Um, and I've only seen one Rivette film, but it was good. I feel guilty about not having seen more. If I were in Vancouver I would try to see some of the festival.
posted by languagehat at 8:23 AM on September 14, 2006


Actually it would [at least] be the sixth longest movie. The Wikipedia list is missing two almost mainstream long movies. Rainer Werner Fassbinder’s Berlin Alexanderplatz, which is 931 minutes.And Edgar Reitz’s Heimet, which is 924 minutes long.
Granted they are in episodes but so it seems is Out 1.
Perhaps they were made for TV? But I know they have been shown in theatres.
posted by Rashomon at 1:00 PM on September 14, 2006


Berlin Alexanderplatz was definitely made for TV. (I've seen the whole thing, and most of it twice!)
posted by languagehat at 1:57 PM on September 14, 2006


After seeing Werckmeister harmóniák by Hungarian Béla Tarr earlier this week I hope to see his 450 minute long Sátántangó sometime soon. "Werkmeister harmóniák" was only 145 minutes long and filled with wonderfully meditative long paced shots.
posted by thylacine at 2:54 PM on September 14, 2006 [2 favorites]


In its entirety, yes, but not in one sitting: the screening is split into two days, starting in the mid-afternoon each day.

Not that this should diminish the accomplishment of the film, of course, just that you can't brag about spending twelve and a half hours straight in a movie theatre.
posted by chrominance at 10:41 PM on September 14, 2006


I caught this over the weekend at the VIFF.

It was definately an experience.
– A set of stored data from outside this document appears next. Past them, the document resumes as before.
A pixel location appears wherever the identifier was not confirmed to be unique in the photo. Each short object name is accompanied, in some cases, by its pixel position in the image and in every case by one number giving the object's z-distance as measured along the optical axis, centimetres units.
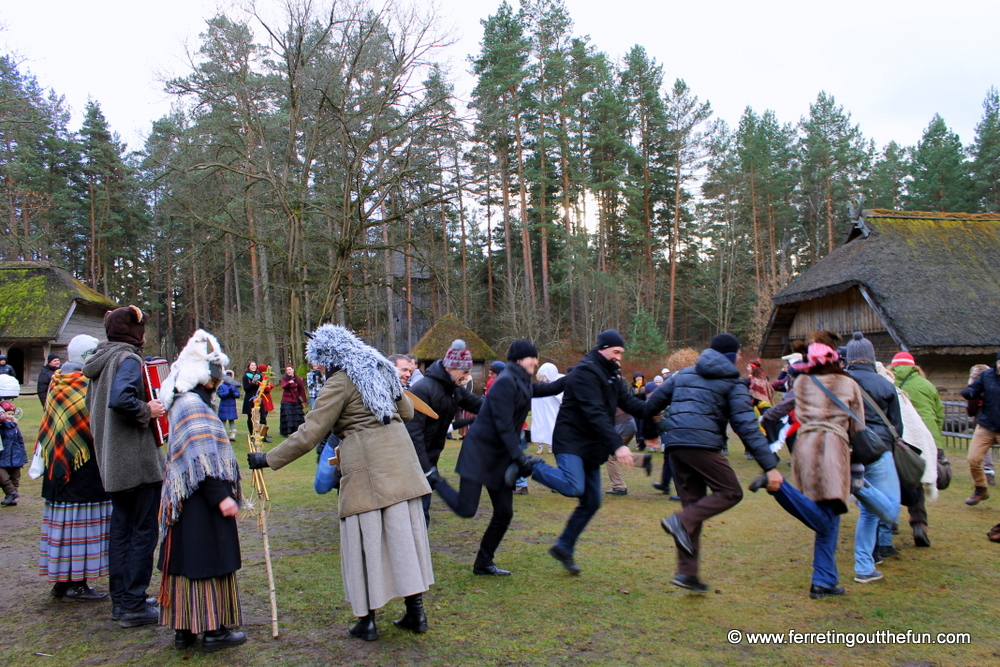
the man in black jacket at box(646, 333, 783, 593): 479
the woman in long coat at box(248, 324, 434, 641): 397
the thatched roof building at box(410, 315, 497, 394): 2348
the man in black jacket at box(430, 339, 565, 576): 509
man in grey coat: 430
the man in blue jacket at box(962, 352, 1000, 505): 807
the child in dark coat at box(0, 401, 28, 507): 804
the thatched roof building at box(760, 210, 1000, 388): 1806
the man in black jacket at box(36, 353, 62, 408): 1122
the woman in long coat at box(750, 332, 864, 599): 468
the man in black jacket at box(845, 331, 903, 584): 498
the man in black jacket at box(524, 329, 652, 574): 526
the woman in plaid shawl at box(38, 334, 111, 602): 467
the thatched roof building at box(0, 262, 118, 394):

I went to see it mainly due to this MeFi post as well as what I found from reading up on the web.

It was great having only the first two episodes shown Saturday night as they introduced the main characters and set the tone for what was to come without being overly draining.

The film was very slowly paced, though it was amazing to experience the options created with almost limitless time constraints. A large portion of the film revolves around two theatre groups and there were very long cuts of simple practice and dialogue. Such long and constant exposure to this took me from being a viewer to a participant in some ways.

Some interesting things regarding this particular showing. Out 1 was filmed at 25fps and few projectors still handle this so it was shown at 24fps which added about half an hour to the showing. Also, the subtitles were created for a British exhibition earlier this year and were displayed via computer and remote control. Someone actually read along with the script and pressed a button for each subtitle change. There were lengthly periods of no dialogue and even periods with limited dialogue but no subtitles. Many times they would get a little bit ahead in the subtitles or get behind and then have to skip ahead a little but overall it was pretty easy to follow and given the task at hand I'd say they did a remarkable job. The people (I believe three in total) were obviouslly relieved when it was over.

There were about 20 people in the audience and the number didn't change too much over the two days. I noticed a few people left for a couple of hours on the second day.

Rosenbaum was in attendace and introduced the piece. There was also critic for Variety (wearing a "Vote for Pedro" t-shirt!).

Upon completion of the show there was a table with complimentary tortilla chips and wine for those who had braved all eight episodes.

Also to note, the North American debut was not during the VIFF but about a week earlier in conjunction with the Vancouver International Fim Centre.